Como boas almas já devem (ou não) saber, o meu terrível e ousado desejo de continuar os estudos para seguir um curso de cinema mantem-se, e o tempo para lá ir aproxima-se mais ou menos rapidamente. No que me compete, a decisão do instituto que vou cabe-me inteiramente a mim, e em Portugal, apesar de precária a existência de reconhecidas escolas superiores, há algumas que me despertam o interesse. Uma delas fica em Amadora, Lisboa: a ESTC, ou Escola Superior de Teatro e Cinema, que me parece muito boa. Ora, lá fui eu à pesca na Internet e encontrei um
blog (por sinal muito interessante) em que o autor comentava a sua
estadia. Apesar do início me entusiasmar, o retrato pintado fica negro (não que os factores evidenciados no texto sejam determinantes na minha decisão futura). Achei por bem partilhá-lo convosco, e aqui vai:
(...) Durante a semana que passei na Escola na época de selecção, consegui começar a desenhar as linhas que saíam daquelas pessoas que por lá andavam e procuravam conseguir entrar para o curso. Poucos diziam bom dia e poucos sabiam manter uma conversa sem falar sobre o Gus Van Sant, que realizava excelentemente, ou sobre a estranheza do Inland Empire ou mesmo sobre o mau jeito de Kate Hudson para representar. Havia toda uma procura em ser-se mais sabedor sobre determinado filme ou em arranjar argumentos rápidos e inteligentes que conseguissem defender uma obra pessoalmente adorada. Essa mesma semana foi suficiente para haver segredos, conflitos, competições, más línguas, juízos de valor. Na sexta-feira, não tinha a certeza se conseguia dizer que tinha gostado. A vida lá na Escola?
A vida lá na Escola é cinzenta. Cinzenta como os corredores frios e vazios que atravessam todo aquele edifício. Cinzenta como o silêncio de quem por eles passa solitariamente. Cinzenta como os olhares distantes daqueles que não brincam durante os intervalos. Cinzenta como o fumo do tabaco de todos os que fumam constantemente nas pausas. Cinzenta como o pássaro morto há 3 semanas, que, lentamente, se decompõe nos vidros do tecto de um dos poucos corredores expostos à luz exterior. A vida lá na Escola não é a vida que eu esperava. Somos poucos para uma turma de faculdade - 34 - e, em vez de haver um ambiente familiar propício a conversas em volta de uma fogueira, existe um ambiente amargoso em que todos gritam salve-se quem puder! de forma discreta. Todos querem ser melhores que todos. Todos querem aperfeiçoar os seus trabalhos, fazendo o dobro ou, por vezes, o triplo daquilo que é pedido (imaginem as implicações a que este último remete). Todos querem brincar aos adultos.

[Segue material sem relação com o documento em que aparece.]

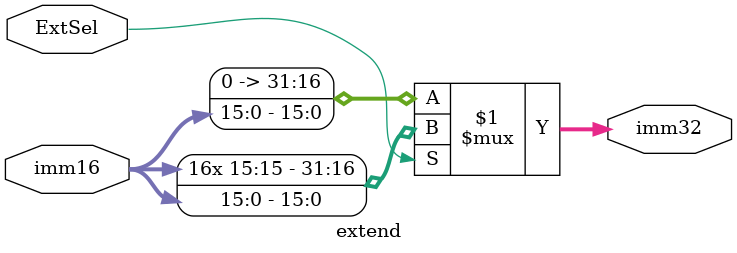
<source format=v>
`timescale 1ns / 1ps

module extend(
    input [15:0]imm16,
    input ExtSel,
    output [31:0]imm32
);
    
    assign imm32 = ExtSel? {{16{imm16[15]}},imm16}:{16'b0,imm16};
endmodule

</source>
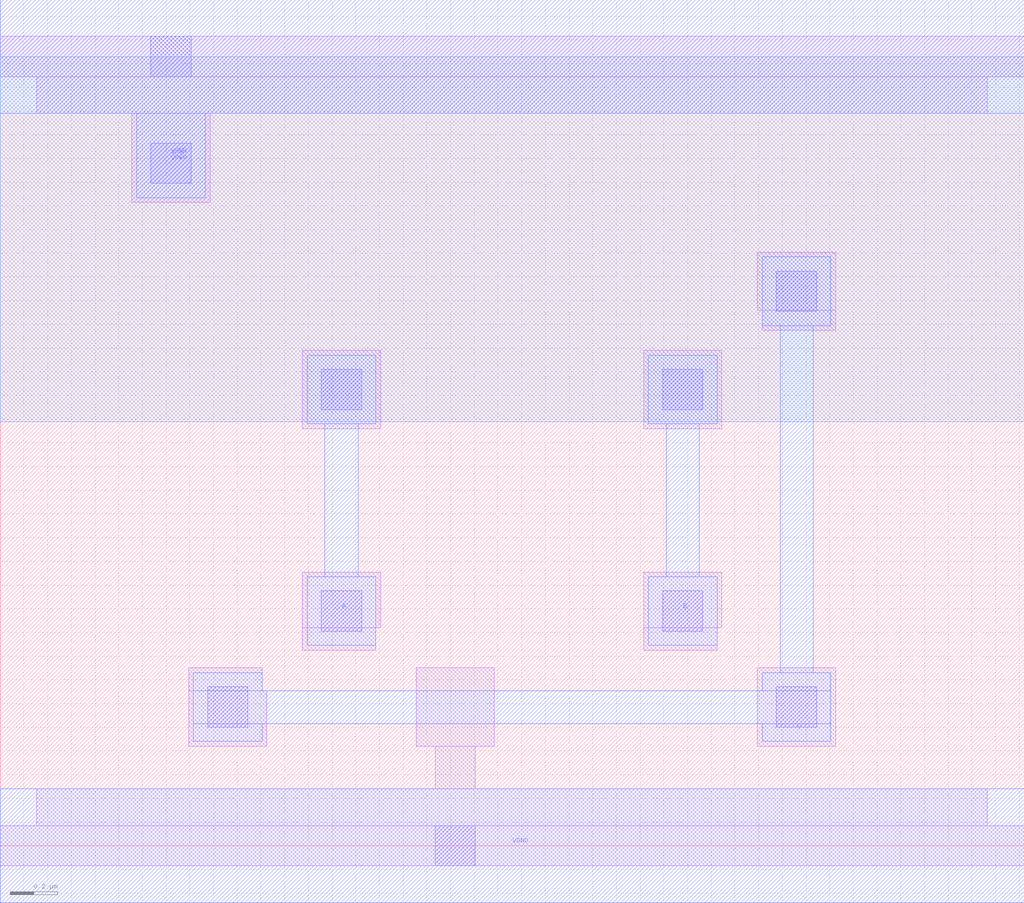
<source format=lef>
VERSION 5.7 ;
  NOWIREEXTENSIONATPIN ON ;
  DIVIDERCHAR "/" ;
  BUSBITCHARS "[]" ;
MACRO NOR2X1
  CLASS CORE ;
  FOREIGN NOR2X1 ;
  ORIGIN 0.000 0.000 ;
  SIZE 4.320 BY 3.330 ;
  SYMMETRY X Y ;
  SITE unit ;
  PIN A
    ANTENNAGATEAREA 0.189000 ;
    PORT
      LAYER met1 ;
        RECT 1.295 1.780 1.585 2.070 ;
        RECT 1.370 1.135 1.510 1.780 ;
        RECT 1.295 0.845 1.585 1.135 ;
    END
  END A
  PIN B
    ANTENNAGATEAREA 0.189000 ;
    PORT
      LAYER met1 ;
        RECT 2.735 1.780 3.025 2.070 ;
        RECT 2.810 1.135 2.950 1.780 ;
        RECT 2.735 0.845 3.025 1.135 ;
    END
  END B
  PIN VGND
    ANTENNADIFFAREA 0.562100 ;
    PORT
      LAYER met1 ;
        RECT 0.000 -0.240 4.320 0.240 ;
    END
    PORT
      LAYER met1 ;
        RECT 0.000 3.090 4.320 3.570 ;
        RECT 0.575 2.735 0.865 3.090 ;
    END
  END VGND
  PIN VPWR
    ANTENNADIFFAREA 0.663600 ;
    PORT
      LAYER li1 ;
        RECT 0.000 3.245 4.320 3.415 ;
        RECT 0.155 3.090 4.165 3.245 ;
        RECT 0.555 2.715 0.885 3.090 ;
      LAYER mcon ;
        RECT 0.635 3.245 0.805 3.415 ;
        RECT 0.635 2.795 0.805 2.965 ;
    END
  END VPWR
  PIN Y
    ANTENNADIFFAREA 1.383750 ;
    PORT
      LAYER met1 ;
        RECT 3.215 2.195 3.505 2.485 ;
        RECT 3.290 0.730 3.430 2.195 ;
        RECT 0.815 0.655 1.105 0.730 ;
        RECT 3.215 0.655 3.505 0.730 ;
        RECT 0.815 0.515 3.505 0.655 ;
        RECT 0.815 0.440 1.105 0.515 ;
        RECT 3.215 0.440 3.505 0.515 ;
    END
  END Y
  OBS
      LAYER nwell ;
        RECT 0.000 1.790 4.320 3.330 ;
      LAYER li1 ;
        RECT 3.195 2.260 3.525 2.505 ;
        RECT 3.215 2.175 3.525 2.260 ;
        RECT 1.275 1.760 1.605 2.090 ;
        RECT 2.715 1.760 3.045 2.090 ;
        RECT 1.275 0.920 1.605 1.155 ;
        RECT 2.715 0.920 3.045 1.155 ;
        RECT 1.275 0.825 1.585 0.920 ;
        RECT 2.715 0.825 3.025 0.920 ;
        RECT 0.795 0.655 1.105 0.750 ;
        RECT 0.795 0.420 1.125 0.655 ;
        RECT 1.755 0.420 2.085 0.750 ;
        RECT 3.195 0.420 3.525 0.750 ;
        RECT 1.835 0.240 2.005 0.420 ;
        RECT 0.155 0.085 4.165 0.240 ;
        RECT 0.000 -0.085 4.320 0.085 ;
      LAYER mcon ;
        RECT 3.275 2.255 3.445 2.425 ;
        RECT 1.355 1.840 1.525 2.010 ;
        RECT 2.795 1.840 2.965 2.010 ;
        RECT 1.355 0.905 1.525 1.075 ;
        RECT 2.795 0.905 2.965 1.075 ;
        RECT 0.875 0.500 1.045 0.670 ;
        RECT 3.275 0.500 3.445 0.670 ;
        RECT 1.835 -0.085 2.005 0.085 ;
  END
END NOR2X1
END LIBRARY


</source>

Os alunos de Cinema pouco ou nada falam com os alunos de Teatro. Os alunos de Cinema pouco ou nada falam com os alunos de Cinema de anos diferentes. Os alunos de Cinema não têm tempo para actividades que os façam descansar (mas eles querem descansar?). Os alunos de Cinema não se divertem quando têm tempo. Os alunos de cinema acham estranho quem brinca quando tem tempo. Os alunos de cinema acham interessante e novo quem brinca quando tem tempo. Os alunos de cinema são fechados e nada extrovertidos.
Talvez seja a falta de espírito académico que faça aquela Escola ser tão cinzenta, apesar das suas paredes exteriores estarem brilhantemente pintadas de amarelo. Aquelas pessoas parecem ter pavor a tudo aquilo que se relacione com o espírito académico. Eu? Eu tenho dificuldades em viver ali. Entro às 9.30 e saio, na maioria dos dias, às 20h e nã0 tenho tempo para ter uma vida fora daquele lugar. A Escola exige demasiado da minha pessoa. Sinto-me integrado, obviamente, mas não sei se quero fazer parte daquele lugar e fazer daquilo a minha casa durante os próximos 3 anos. Se o fizer, preciso de me agarrar a alguma coisa dentro daquele mundo, que, ao mesmo tempo, me evada do mesmo.